This case comes before the law court on report.
The plaintiffs were attorneys-at-law and brought this action to *374recover twenty-four dollars due them for professional services, rendered by them in behalf of the defendant in defense of an action for an alleged assault and battery. The defendant at the time of the alleged assault was acting as a police officer: He was not arrested on the writ. The suit was disposed of by an entry of “neither party, no further action.” The amount claimed by the attorneys was a reasonable compensation for the services rendered in defense of the action.
At the time of the service of the writ, in the present action, there was due from the trustee to the principal defendant the sum of fifteen dollars as wages for his personal labor for a time not exceeding one month next preceding the service of the process.
The question is presented whether the funds in the hands of the trustees are exempt from attachment by this process under, the provisions of R. S., c. 86, §55, par. VI. This statute provides as follows:
“No person shall be adjudged trustee .... by reason of any amount due from him to the principal defendant, as wages for his personal labor, or that of his wife or minor children, for a time not exceeding one month next preceding the service of the process, and not exceeding twenty dollars of the amount due to him as wages for his personal labor; and this is not exempt in any suit for necessaries furnished him or his family;....”
The fund in the hands of the trustee being due as wages for the personal labor of the defendant performed Avithin one month, the trustee can be held only if the subject matter of this suit is “necessaries furnished him or his family”.
Aside from the exclusion of certain classes of services or articles concerning which it may be predicated as a matter of law that they are not comprised in the term “necessaries”, what are necessaries is a question of fact dependent on the varying circumstances of each case. Provost v. Piche, 93 Maine, 455. Legal professional services do not belong to a class which can be excluded as a matter of law. Peaks v. Mayhew, 94 Maine, 571; Conant v. Burnham, 133 Mass. 503, 43 Am. Rep. 532.
Attempts have been made to state general rules by which legal services rendered in a given case may be tested as belonging to the *375class of necessaries. It is impossible to make these rules sufficiently definite to admit or exclude all cases as matter of law. A more practical rule would be to contract the debatable ground so far as possible, for there must always be border lands in which a slight variation of circumstances leads to reasonable difference of opinion among men.
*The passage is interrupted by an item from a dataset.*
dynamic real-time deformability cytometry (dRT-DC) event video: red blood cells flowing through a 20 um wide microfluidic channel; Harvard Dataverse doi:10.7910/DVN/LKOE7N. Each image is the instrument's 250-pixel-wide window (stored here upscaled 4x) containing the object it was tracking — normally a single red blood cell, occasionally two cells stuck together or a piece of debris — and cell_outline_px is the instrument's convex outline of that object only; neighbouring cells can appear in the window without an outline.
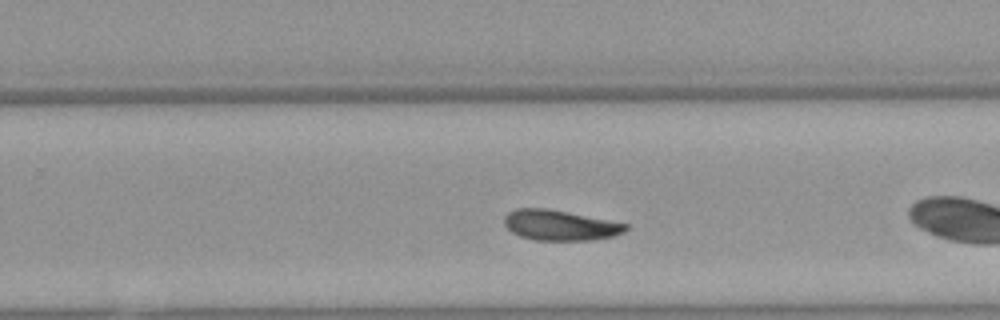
{"species": "Egyptian fruit bat (a non-hibernating species)", "species_latin": "Rousettus aegyptiacus", "temperature_condition": "warm", "stored_images_in_passage": 26, "camera_frame_rate_fps": 3000, "um_per_image_px": 0.085, "animal": {"sex": "female"}, "frame": {"image": 1, "passage_image": 15, "time_ms": 4.667, "image_size_px": [1000, 320], "cell_outline_px": [[628, 228], [624, 232], [612, 236], [592, 240], [536, 240], [520, 236], [512, 232], [504, 224], [504, 216], [508, 212], [516, 208], [548, 208], [628, 224]], "centroid_in_image_um": [47.57, 19.14], "position_along_channel_um": 282.2, "area_um2": 21.39}, "authors_computed_cell_mechanics": {"area_um2": 21.7906, "velocity_mm_per_s": 3.8915, "shape_relaxation_time_tau1_ms": 8.1367, "shape_relaxation_time_tau2_ms": null, "deformation_change_tau1": 0.1906, "deformation_change_tau2": null}}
A safe standard for lines of demarcation, as applied to legal services rendered in litigation, is found in the case of Conant v. Burnham cited above. From the illustrations presented by this case it may be stated as a safe rule of general application, that legal services rendered in the defense of a criminal prosecution fall within the class of necessaries; see also Askey v. Williams, 74 Texas, 294, 5 L. R. A. 176; that such services rendered in the institution of criminal proceedings are not comprehended in the meaning of the term. Between these extremes lie those services of an attorney rendered in the defense or in the prosecution of civil actions. It would be safe to go a step further and say that there may be services in the defense of a civil action which are included in the term necessaries, Barker v. Hibbard, 54 N. H. 539, 20 Am. Rep. 160, and that there may even be services rendered in the prosecution of civil actions which are so included. Munson v. Washband, 31 Conn. 303, 83 Am. Dec. 151.
It is unnecessary to consider further the prosecution of civil actions. The present case comes within the class of those legal services,-which are rendered in the defense of a civil action. In most, if not all, cases of arrest of the defendant legal services rendered in protecting and defending him could be properly classed as necessaries. Whether this could be said of the defense of a contract right, where an adverse result of the suit would involve only a pecuniary loss, is doubtful.
In the present case there was no arrest on the writ, but the fact that he was liable to arrest on execution after judgment against him is a circumstance proper to be considered. It is analogous to cases where original arrests were made. The defendant was a police officer and as such peculiarly subject to prosecutions of the character described in this case. The suit against him could not fail to affect seriously his reputation as a citizen and his efficiency as an officer of *376the law, and he was forced to defend it to avoid consequences more injurious than the loss of property rights.
It is well to consider here the purpose of the statute invoked in this case. The reason for its existence rests on public policy.' It is for the best interests of the state that the wage earner should have the incentive to labor for the maintenance of his home which comes from a judicious protection of his earnings; and equally so that he should be protected from the effects of his own improvidence or misfortune by holding out to those who can furnish him with the things he needs a reasonable expectation of remuneration. It is obviously the intent of the statute to encourage furnishing to all without regard to financial responsibility those things whose lack might not only cause hardship to the individual, but detriment to the community.
The defense of a citizen from injury to his person or his reputation, the protection of a public officer in the performance of his duties, and the maintenance of his official character may properly be included among those things to which the statute has given preference.
It is our opinion that the services rendered in this case were necessaries within the meaning of the law.
Trustee charged for fifteen dollars.